WHAT IS EXPECTED – Reproduce the following extract on the bills to replace India's colonial-era criminal laws in full, word for word.

EXTRACT PROVIDED –
New Delhi: Trudging past 149 clauses and armed with a Hindi-to-English dictionary, Clause 150 that intends to replace sedition,  stares us in the face at page 48 of the proposed Bhartiya Nyaya Sanhita, 2023, the bill seeking to replace the Indian Penal Code (IPC) 1860.

On 11 August 2023, one year and three months after the Supreme Court stayed the operation of section 124-A, home minister Amit Shah introduced three bills to overhaul the existing 163-year-old Indian Penal Code (IPC), 50-year-old Code of Criminal Procedure and the 151-year-old  Indian Evidence Act, which a Committee for Reforms in Criminal Laws (CRCL) was tasked with in May 2020. The minister did this on the last day of Parliament just before it was adjourned, putting to rest any chance of a debate or a discussion on the impact of such monumental changes in the everyday lives of 1.3 billion people.

Shah said that these bills would be referred to a parliamentary standing committee, which now has approximately four months to submit its recommendations before the winter session in Parliament in November-December 2023, at which point it is highly likely that these bills will become laws. With an eye on the general elections in 2024, the home minister hopes to appeal to an audience that will applaud the optics of replacing the old colonial past with the new.

MATERIAL SHOWN –
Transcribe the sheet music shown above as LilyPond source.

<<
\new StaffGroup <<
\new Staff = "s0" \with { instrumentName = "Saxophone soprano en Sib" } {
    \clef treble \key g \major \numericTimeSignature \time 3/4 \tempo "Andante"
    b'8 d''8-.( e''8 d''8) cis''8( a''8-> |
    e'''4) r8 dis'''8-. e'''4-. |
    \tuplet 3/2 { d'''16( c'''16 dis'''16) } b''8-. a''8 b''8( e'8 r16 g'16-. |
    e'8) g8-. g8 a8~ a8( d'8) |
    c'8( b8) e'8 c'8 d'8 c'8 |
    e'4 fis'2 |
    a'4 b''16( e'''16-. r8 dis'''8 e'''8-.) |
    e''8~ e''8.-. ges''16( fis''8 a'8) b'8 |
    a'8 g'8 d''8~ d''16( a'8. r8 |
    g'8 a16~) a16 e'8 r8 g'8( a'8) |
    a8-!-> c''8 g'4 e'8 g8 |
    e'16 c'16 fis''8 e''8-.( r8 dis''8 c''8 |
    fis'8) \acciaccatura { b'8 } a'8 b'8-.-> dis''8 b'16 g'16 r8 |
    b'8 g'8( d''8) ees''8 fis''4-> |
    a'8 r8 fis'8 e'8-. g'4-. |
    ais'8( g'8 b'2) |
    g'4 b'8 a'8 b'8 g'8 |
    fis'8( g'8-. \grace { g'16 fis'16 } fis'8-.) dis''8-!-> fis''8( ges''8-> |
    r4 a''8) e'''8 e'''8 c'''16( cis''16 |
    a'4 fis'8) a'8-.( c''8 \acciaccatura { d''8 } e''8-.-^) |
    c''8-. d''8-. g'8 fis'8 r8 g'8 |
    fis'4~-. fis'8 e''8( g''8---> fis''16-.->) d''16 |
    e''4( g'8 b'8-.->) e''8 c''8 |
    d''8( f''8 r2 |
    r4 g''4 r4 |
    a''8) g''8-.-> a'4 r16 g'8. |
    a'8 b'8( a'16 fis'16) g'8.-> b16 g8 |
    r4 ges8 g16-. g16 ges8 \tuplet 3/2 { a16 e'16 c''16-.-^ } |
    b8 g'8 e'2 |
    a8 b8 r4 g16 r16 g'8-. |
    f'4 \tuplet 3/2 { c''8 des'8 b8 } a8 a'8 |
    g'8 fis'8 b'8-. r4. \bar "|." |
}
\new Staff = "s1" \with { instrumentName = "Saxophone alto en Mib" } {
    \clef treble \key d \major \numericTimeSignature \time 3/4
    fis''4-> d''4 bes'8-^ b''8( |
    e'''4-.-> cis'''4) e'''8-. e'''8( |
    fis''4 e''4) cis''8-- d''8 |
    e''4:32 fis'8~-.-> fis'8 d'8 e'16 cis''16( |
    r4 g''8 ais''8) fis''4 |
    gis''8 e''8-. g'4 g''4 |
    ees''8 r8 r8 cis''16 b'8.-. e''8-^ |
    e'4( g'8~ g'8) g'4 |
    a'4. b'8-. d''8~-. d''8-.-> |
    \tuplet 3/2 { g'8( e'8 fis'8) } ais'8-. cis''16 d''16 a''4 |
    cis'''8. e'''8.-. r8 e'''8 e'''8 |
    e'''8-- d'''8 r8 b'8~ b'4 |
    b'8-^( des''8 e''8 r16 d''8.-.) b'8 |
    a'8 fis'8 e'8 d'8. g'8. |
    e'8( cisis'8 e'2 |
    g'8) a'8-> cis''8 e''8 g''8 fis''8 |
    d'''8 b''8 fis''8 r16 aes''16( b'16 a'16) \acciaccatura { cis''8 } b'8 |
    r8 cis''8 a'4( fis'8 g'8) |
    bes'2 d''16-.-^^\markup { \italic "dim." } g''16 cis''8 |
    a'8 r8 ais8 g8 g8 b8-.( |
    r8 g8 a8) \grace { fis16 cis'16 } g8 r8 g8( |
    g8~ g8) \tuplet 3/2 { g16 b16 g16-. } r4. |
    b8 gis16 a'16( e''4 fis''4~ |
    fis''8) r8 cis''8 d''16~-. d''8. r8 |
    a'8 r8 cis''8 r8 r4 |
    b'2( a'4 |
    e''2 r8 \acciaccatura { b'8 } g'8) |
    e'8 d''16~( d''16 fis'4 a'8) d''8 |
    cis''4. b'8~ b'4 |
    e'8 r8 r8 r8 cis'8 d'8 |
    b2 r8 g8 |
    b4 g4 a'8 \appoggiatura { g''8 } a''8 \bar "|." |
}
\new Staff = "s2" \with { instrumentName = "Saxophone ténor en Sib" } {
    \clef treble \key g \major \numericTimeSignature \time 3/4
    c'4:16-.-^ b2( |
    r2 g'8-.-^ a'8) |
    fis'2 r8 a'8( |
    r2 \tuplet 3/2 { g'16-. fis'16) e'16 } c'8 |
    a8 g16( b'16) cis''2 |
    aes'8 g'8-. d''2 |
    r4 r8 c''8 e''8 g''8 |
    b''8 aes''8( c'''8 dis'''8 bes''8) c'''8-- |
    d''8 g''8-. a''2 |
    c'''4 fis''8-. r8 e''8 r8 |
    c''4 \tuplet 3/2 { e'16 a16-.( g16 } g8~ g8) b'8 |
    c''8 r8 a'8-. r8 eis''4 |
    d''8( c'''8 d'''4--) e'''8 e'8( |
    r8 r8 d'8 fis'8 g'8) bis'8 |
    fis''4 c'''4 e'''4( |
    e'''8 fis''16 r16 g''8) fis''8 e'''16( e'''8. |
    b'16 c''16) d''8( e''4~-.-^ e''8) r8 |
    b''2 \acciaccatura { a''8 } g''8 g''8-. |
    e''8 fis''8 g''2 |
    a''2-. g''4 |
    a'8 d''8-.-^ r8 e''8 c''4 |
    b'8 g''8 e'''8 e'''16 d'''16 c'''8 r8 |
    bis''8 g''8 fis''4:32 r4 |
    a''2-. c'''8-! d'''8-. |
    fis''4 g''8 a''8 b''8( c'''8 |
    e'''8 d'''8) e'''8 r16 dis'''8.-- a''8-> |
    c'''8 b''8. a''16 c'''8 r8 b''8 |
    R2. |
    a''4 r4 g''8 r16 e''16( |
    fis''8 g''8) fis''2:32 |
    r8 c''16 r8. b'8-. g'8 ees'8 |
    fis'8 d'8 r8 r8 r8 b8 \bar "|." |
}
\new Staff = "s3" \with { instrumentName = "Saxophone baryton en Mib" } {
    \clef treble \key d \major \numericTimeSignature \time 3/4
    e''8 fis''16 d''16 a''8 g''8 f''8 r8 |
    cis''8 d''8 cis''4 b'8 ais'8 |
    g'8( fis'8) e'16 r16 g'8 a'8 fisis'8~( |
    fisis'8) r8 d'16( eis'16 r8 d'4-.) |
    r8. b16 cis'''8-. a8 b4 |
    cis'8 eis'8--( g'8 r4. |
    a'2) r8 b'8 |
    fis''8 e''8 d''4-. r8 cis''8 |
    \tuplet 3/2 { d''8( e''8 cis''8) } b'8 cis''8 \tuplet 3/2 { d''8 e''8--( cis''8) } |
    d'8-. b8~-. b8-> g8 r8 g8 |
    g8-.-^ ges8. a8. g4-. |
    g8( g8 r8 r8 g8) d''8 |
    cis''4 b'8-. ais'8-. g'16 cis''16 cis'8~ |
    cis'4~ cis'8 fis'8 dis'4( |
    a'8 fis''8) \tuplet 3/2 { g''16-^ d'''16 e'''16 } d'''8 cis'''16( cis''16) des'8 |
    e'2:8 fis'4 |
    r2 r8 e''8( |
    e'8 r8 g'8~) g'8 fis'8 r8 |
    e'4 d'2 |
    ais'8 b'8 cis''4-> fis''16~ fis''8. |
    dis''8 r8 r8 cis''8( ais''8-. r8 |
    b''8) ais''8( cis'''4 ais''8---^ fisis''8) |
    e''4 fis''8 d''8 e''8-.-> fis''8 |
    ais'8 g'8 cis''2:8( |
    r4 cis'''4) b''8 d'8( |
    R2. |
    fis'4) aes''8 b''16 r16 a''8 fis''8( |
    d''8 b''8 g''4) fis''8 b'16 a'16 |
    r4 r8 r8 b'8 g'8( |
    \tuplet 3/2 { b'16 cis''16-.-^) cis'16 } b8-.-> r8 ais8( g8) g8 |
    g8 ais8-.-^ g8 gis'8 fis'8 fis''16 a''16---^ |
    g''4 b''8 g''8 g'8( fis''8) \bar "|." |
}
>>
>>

EXERCISE ANSWER –
New Delhi: Trudging past 149 clauses and armed with a Hindi-to-English dictionary, Clause 150 that intends to replace sedition,  stares us in the face at page 48 of the proposed Bhartiya Nyaya Sanhita, 2023, the bill seeking to replace the Indian Penal Code (IPC) 1860.

On 11 August 2023, one year and three months after the Supreme Court stayed the operation of section 124-A, home minister Amit Shah introduced three bills to overhaul the existing 163-year-old Indian Penal Code (IPC), 50-year-old Code of Criminal Procedure and the 151-year-old  Indian Evidence Act, which a Committee for Reforms in Criminal Laws (CRCL) was tasked with in May 2020. The minister did this on the last day of Parliament just before it was adjourned, putting to rest any chance of a debate or a discussion on the impact of such monumental changes in the everyday lives of 1.3 billion people.

Shah said that these bills would be referred to a parliamentary standing committee, which now has approximately four months to submit its recommendations before the winter session in Parliament in November-December 2023, at which point it is highly likely that these bills will become laws. With an eye on the general elections in 2024, the home minister hopes to appeal to an audience that will applaud the optics of replacing the old colonial past with the new.